Records drawn from a dataset:
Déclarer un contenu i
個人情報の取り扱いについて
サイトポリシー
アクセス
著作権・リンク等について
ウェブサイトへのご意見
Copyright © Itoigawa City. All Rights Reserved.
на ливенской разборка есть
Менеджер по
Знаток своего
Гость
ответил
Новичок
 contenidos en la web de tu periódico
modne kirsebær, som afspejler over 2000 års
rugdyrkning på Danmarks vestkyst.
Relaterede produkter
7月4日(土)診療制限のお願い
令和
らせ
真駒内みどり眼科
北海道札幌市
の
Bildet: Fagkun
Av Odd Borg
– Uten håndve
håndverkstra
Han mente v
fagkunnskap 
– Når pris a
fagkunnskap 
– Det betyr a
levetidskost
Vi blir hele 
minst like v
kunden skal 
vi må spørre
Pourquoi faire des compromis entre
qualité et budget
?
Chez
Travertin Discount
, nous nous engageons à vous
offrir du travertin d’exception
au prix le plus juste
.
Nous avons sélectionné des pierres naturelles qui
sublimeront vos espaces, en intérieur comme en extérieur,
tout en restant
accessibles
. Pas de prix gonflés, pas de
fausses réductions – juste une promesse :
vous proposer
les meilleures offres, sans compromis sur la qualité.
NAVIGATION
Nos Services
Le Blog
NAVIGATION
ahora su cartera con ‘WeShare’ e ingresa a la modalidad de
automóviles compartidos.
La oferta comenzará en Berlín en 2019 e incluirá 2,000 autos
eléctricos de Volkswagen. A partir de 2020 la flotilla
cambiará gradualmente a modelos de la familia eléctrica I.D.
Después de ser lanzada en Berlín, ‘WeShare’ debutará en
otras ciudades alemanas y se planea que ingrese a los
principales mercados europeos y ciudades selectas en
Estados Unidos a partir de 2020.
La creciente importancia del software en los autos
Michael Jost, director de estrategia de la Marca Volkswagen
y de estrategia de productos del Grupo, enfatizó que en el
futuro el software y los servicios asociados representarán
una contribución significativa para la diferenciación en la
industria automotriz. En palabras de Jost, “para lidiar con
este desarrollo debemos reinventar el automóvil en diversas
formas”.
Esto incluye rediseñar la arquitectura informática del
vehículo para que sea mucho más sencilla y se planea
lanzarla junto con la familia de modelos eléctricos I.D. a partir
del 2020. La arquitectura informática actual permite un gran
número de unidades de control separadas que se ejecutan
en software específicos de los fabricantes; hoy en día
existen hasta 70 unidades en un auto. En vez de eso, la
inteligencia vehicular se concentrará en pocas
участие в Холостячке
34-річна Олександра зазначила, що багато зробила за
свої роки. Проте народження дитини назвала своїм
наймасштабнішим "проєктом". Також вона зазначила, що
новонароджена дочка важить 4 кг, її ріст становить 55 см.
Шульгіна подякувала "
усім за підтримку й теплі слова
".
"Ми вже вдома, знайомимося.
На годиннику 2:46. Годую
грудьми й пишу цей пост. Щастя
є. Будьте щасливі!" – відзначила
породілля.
...
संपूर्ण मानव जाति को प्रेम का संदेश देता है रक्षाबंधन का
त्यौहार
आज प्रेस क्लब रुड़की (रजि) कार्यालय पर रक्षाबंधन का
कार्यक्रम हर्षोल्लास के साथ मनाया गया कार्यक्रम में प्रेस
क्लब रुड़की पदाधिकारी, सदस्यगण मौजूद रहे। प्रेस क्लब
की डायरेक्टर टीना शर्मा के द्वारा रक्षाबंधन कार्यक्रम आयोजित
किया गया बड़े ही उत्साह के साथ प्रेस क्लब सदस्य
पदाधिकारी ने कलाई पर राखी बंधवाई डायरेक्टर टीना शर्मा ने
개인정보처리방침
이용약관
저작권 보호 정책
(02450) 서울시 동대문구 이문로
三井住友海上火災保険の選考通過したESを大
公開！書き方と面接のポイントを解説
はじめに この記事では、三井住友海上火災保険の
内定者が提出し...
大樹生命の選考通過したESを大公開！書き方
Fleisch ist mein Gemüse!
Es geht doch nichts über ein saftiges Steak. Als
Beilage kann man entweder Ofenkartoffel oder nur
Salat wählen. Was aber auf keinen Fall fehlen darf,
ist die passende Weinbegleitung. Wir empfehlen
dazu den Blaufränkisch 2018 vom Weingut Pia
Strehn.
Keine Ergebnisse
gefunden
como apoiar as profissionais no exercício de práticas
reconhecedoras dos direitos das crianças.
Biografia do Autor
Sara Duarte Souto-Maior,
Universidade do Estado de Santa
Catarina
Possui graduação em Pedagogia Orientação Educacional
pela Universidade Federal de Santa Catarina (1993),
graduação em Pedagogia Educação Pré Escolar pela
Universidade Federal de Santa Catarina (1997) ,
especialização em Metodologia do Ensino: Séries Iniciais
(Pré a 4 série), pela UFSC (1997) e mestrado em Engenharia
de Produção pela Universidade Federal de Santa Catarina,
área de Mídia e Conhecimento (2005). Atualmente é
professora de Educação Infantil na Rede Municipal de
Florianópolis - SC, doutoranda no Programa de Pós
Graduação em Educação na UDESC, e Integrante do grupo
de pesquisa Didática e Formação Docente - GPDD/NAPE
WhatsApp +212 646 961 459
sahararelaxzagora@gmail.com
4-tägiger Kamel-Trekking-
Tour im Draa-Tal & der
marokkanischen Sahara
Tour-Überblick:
--
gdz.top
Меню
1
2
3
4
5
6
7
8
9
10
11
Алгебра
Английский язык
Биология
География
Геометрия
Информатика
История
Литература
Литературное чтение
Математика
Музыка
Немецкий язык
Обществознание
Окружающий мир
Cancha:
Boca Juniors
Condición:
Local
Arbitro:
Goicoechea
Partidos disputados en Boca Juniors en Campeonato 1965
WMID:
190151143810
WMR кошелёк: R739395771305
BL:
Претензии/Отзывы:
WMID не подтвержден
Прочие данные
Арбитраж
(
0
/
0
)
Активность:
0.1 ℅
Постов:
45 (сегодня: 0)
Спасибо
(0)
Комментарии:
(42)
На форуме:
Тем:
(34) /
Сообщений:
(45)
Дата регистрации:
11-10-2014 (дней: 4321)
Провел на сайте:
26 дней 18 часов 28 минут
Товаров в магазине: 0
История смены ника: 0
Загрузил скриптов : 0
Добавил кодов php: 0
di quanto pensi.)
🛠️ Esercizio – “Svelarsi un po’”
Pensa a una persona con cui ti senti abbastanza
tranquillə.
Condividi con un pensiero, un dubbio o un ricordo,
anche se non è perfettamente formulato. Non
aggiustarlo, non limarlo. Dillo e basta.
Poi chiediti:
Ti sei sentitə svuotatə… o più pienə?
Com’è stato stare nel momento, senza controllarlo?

— EXERCISE DIRECTIONS —
Copy out again the lines from the one containing "संपूर्ण मानव जाति" through the one containing "Salat wählen. Was", both included, and give only those.

— EXERCISE ANSWER —
संपूर्ण मानव जाति को प्रेम का संदेश देता है रक्षाबंधन का
त्यौहार
आज प्रेस क्लब रुड़की (रजि) कार्यालय पर रक्षाबंधन का
कार्यक्रम हर्षोल्लास के साथ मनाया गया कार्यक्रम में प्रेस
क्लब रुड़की पदाधिकारी, सदस्यगण मौजूद रहे। प्रेस क्लब
की डायरेक्टर टीना शर्मा के द्वारा रक्षाबंधन कार्यक्रम आयोजित
किया गया बड़े ही उत्साह के साथ प्रेस क्लब सदस्य
पदाधिकारी ने कलाई पर राखी बंधवाई डायरेक्टर टीना शर्मा ने
개인정보처리방침
이용약관
저작권 보호 정책
(02450) 서울시 동대문구 이문로
三井住友海上火災保険の選考通過したESを大
公開！書き方と面接のポイントを解説
はじめに この記事では、三井住友海上火災保険の
内定者が提出し...
大樹生命の選考通過したESを大公開！書き方
Fleisch ist mein Gemüse!
Es geht doch nichts über ein saftiges Steak. Als
Beilage kann man entweder Ofenkartoffel oder nur
Salat wählen. Was aber auf keinen Fall fehlen darf,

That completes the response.